I had no problems when I was there but I was with all my staff.. there was 4 other young pretty girls with me and they didn't say they were getting hassle.


----------



## aykalam (Apr 12, 2010)

marenostrum said:


> what concert was that?


Nothing too exciting for me, some bimbo called Haifa Wehbe


----------



## marenostrum (Feb 19, 2011)

aykalam said:


> Nothing too exciting for me, some bimbo called Haifa Wehbe
> 
> YouTube - Haifa Wehbe - Enta Tani (English subtitles) 2010


yes i think i've heard about that concert. is that the one where she was wearing the Pacino t shirt?

A lot of people here like her.


----------



## aykalam (Apr 12, 2010)

marenostrum said:


> yes i think i've heard about that concert. is that the one where she was wearing the Pacino t shirt?
> 
> A lot of people here like her.


No idea what she was wearing, I left before the concert started, crowd a bit rough and the music not worth waiting for. But yes, here many like that kind of pre-fab barbie look. I think she's Lebanese, most of them are


----------



## marenostrum (Feb 19, 2011)

(DATA PROVIDED)

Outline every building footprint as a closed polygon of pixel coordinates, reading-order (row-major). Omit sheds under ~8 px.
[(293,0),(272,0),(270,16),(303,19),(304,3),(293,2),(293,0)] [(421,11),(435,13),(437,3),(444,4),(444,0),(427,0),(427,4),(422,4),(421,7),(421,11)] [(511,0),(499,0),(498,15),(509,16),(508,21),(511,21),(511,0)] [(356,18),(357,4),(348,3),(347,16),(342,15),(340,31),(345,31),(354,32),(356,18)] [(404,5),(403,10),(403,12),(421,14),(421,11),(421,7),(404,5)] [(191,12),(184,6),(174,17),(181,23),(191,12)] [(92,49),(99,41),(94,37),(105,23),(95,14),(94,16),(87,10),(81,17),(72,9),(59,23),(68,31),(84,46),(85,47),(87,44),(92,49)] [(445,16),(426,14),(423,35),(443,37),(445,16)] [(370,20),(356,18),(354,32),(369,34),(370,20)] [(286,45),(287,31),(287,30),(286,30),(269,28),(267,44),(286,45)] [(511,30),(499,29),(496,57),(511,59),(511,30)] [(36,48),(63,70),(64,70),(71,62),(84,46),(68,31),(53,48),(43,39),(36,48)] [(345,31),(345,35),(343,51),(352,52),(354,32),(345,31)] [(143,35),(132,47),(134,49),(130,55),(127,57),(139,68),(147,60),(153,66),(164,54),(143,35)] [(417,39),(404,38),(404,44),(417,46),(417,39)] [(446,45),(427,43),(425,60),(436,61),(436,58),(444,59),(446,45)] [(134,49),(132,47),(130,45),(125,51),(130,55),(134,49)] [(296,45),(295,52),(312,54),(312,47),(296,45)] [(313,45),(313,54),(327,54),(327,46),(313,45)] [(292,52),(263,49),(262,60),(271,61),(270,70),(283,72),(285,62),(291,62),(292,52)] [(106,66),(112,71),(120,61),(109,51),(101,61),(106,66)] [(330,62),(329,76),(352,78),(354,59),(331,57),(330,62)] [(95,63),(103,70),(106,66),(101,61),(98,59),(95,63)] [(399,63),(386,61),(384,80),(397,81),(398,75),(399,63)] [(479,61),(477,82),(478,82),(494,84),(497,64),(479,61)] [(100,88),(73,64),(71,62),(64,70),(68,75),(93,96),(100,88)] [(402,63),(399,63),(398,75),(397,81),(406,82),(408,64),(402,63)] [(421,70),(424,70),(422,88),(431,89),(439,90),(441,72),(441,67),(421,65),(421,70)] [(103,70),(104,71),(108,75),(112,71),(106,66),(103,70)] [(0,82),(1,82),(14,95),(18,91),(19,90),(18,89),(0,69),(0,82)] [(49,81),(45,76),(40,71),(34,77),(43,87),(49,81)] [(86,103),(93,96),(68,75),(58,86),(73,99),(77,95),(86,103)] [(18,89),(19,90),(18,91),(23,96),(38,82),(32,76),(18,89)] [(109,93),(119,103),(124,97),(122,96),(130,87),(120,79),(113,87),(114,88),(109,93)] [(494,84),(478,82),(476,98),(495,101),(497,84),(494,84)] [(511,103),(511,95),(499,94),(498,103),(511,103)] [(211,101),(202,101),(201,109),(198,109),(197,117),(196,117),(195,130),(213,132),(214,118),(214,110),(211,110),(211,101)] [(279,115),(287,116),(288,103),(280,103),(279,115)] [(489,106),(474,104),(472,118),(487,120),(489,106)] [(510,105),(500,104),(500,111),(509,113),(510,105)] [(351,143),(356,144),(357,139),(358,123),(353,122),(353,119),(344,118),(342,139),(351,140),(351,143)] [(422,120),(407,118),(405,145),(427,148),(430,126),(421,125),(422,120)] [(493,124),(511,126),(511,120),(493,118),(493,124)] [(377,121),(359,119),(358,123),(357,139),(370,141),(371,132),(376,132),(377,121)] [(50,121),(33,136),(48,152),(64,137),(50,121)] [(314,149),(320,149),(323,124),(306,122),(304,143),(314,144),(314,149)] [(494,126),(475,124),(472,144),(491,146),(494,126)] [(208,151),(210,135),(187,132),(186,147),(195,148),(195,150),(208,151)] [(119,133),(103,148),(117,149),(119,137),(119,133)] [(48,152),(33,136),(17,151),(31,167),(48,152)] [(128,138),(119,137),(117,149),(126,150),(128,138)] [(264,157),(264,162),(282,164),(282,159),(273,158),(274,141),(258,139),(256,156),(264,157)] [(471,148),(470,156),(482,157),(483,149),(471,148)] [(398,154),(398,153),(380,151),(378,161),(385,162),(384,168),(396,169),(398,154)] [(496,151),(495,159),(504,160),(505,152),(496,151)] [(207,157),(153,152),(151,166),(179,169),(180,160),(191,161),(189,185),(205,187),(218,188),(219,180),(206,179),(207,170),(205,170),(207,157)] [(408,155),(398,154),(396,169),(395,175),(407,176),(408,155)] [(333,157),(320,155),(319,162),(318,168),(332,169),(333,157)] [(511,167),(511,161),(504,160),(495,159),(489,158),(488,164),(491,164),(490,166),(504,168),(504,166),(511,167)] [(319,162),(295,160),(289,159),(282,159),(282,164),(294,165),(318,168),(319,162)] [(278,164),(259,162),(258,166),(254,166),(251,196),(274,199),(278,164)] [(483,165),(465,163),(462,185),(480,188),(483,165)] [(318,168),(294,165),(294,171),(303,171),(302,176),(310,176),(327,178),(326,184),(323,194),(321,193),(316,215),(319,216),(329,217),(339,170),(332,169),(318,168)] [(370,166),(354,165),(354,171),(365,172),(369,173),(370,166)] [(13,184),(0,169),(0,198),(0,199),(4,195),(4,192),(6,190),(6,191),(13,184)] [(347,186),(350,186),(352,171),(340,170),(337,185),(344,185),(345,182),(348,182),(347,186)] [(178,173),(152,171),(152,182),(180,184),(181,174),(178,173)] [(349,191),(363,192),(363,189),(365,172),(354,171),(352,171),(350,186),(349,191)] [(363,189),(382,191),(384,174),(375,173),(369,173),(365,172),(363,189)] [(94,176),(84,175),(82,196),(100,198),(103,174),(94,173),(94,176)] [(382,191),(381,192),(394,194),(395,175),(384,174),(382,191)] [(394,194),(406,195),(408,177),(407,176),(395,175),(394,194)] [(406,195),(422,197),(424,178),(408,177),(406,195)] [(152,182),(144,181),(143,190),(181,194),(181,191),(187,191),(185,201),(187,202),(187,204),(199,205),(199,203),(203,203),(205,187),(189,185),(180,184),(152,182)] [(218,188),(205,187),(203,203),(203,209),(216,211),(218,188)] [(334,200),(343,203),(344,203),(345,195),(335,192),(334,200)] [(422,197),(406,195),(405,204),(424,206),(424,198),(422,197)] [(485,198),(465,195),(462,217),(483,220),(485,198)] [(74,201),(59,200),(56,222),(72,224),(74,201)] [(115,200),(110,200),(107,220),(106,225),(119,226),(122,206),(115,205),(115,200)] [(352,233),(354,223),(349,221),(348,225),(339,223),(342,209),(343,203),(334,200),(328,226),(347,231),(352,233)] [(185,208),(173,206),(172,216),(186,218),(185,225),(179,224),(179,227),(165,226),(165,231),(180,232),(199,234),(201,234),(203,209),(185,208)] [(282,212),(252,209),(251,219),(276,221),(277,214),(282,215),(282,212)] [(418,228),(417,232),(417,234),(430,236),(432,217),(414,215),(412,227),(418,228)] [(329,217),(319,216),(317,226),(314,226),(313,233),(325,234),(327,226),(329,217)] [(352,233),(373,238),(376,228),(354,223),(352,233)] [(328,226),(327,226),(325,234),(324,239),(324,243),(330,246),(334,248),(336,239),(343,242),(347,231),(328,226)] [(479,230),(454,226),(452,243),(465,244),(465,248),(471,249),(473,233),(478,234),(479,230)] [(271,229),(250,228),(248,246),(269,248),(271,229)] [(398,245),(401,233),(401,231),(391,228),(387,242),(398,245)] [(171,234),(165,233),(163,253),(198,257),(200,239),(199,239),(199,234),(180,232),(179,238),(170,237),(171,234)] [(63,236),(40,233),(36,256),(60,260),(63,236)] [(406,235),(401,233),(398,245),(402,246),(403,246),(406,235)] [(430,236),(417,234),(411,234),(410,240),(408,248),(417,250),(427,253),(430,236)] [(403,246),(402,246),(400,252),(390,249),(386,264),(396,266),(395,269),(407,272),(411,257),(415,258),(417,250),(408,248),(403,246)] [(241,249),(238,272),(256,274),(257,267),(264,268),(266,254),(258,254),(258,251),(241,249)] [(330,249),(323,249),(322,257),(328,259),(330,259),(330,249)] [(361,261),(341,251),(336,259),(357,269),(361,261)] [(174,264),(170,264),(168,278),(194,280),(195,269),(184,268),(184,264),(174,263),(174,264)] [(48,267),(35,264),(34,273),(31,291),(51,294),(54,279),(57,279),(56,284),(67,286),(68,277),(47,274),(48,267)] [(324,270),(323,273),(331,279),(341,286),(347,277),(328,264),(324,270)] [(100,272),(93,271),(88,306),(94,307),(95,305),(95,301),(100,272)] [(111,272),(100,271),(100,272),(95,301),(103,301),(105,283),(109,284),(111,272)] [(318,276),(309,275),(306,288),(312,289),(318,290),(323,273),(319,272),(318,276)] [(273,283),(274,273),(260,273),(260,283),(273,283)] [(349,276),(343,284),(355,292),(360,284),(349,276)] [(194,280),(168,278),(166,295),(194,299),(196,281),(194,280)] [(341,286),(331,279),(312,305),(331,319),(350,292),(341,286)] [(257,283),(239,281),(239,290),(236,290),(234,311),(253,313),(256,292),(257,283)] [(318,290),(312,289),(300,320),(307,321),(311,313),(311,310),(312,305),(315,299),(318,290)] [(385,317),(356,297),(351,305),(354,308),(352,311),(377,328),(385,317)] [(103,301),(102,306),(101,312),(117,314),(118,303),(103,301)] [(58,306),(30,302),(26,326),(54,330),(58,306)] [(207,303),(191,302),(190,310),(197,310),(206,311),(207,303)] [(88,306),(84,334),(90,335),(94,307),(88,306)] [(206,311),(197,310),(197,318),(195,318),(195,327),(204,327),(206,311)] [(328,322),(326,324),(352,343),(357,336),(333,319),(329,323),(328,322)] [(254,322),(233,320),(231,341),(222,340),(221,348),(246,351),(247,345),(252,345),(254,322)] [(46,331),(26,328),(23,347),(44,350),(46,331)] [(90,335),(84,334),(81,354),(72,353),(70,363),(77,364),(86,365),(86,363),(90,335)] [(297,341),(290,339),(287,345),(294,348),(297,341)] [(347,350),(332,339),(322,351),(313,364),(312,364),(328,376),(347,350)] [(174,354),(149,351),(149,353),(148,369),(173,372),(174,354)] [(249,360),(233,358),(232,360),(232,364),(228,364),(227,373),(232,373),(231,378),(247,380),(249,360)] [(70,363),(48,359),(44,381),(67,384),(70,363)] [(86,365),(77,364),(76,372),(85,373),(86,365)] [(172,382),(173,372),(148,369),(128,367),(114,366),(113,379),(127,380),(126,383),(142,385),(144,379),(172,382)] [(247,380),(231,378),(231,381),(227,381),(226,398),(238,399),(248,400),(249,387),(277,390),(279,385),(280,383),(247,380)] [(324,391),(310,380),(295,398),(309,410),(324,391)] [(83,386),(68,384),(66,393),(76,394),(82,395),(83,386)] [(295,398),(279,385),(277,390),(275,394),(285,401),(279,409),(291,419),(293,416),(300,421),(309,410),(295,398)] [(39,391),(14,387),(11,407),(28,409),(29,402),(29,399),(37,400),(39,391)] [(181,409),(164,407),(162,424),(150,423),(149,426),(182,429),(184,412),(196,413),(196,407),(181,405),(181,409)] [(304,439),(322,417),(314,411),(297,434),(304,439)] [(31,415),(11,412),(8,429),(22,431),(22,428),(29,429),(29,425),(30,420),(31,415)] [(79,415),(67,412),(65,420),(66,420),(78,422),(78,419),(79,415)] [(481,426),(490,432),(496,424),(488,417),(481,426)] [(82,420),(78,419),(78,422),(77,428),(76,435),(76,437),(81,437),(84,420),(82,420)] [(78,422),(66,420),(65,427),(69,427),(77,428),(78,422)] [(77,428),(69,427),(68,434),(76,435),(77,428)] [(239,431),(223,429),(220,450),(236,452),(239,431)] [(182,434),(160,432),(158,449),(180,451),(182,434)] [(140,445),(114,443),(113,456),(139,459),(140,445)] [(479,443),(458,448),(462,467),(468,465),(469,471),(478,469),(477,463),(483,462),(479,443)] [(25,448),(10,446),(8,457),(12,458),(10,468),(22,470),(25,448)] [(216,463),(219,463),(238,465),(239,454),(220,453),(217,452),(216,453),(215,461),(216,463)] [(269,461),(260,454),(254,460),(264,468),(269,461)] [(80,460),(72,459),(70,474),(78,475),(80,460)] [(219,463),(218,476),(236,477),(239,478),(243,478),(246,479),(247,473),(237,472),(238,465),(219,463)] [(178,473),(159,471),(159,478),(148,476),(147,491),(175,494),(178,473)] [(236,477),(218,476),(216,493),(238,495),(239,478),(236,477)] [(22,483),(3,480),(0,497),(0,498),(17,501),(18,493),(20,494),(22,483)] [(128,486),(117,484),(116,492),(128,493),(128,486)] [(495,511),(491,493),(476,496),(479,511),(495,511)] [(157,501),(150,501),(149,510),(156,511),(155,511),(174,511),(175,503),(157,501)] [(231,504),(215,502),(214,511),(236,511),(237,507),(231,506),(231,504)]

(GIVEN PROBLEM) Write what comes next in the forum thread about the Haifa Wehbe concert, starting after its final line.

(OUTPUT FOR THIS TASK)
aykalam said:


> No idea what she was wearing, I left before the concert started, crowd a bit rough and the music not worth waiting for. But yes, here many like that kind of pre-fab barbie look. I think she's Lebanese, most of them are



she looks like a less refined version of Cheryl Cole........


----------



## aykalam (Apr 12, 2010)

marenostrum said:


> she looks like a less refined version of Cheryl Cole........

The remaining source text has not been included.